PROBLEM REQUIREMENTS >>
The answer must be every line of the records below that contains the word "而蒙特卡洛", copied out.

=== Begin Enclosure ===

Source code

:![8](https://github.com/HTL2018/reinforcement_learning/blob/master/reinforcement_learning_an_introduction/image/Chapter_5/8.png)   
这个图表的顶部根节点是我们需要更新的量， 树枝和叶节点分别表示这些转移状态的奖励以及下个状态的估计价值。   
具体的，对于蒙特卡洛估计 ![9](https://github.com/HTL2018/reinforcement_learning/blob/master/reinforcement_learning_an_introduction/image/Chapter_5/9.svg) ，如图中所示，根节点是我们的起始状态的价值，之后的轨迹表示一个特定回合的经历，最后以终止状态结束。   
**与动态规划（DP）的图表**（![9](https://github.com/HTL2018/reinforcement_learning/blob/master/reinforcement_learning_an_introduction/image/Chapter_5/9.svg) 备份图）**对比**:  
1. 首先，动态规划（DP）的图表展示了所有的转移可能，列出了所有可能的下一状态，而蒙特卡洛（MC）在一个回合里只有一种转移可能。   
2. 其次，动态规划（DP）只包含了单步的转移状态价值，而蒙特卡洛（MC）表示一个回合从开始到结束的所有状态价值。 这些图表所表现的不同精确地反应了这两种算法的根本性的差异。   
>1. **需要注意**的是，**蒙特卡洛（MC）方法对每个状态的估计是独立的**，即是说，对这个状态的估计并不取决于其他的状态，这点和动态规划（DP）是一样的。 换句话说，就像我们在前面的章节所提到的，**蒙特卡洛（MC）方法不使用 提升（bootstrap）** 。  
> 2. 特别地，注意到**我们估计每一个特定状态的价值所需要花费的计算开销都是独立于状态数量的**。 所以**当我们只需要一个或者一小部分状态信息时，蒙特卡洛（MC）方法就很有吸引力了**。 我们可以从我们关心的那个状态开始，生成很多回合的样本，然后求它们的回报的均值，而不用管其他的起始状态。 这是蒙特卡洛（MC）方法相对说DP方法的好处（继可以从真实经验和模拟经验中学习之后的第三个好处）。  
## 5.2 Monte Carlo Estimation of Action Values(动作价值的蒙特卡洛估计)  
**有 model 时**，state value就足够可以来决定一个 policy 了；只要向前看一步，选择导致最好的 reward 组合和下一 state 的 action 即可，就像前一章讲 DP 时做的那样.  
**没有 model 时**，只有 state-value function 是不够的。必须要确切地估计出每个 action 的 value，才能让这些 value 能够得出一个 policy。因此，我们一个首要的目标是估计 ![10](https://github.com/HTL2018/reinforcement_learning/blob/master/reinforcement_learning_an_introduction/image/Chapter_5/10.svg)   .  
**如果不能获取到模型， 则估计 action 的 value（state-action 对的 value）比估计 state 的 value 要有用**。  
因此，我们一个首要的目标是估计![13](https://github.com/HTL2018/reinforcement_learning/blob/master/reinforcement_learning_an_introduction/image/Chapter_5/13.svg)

=== End Enclosure ===

RESPONSE TO THIS EXERCISE >>
1. 首先，动态规划（DP）的图表展示了所有的转移可能，列出了所有可能的下一状态，而蒙特卡洛（MC）在一个回合里只有一种转移可能。   
2. 其次，动态规划（DP）只包含了单步的转移状态价值，而蒙特卡洛（MC）表示一个回合从开始到结束的所有状态价值。 这些图表所表现的不同精确地反应了这两种算法的根本性的差异。   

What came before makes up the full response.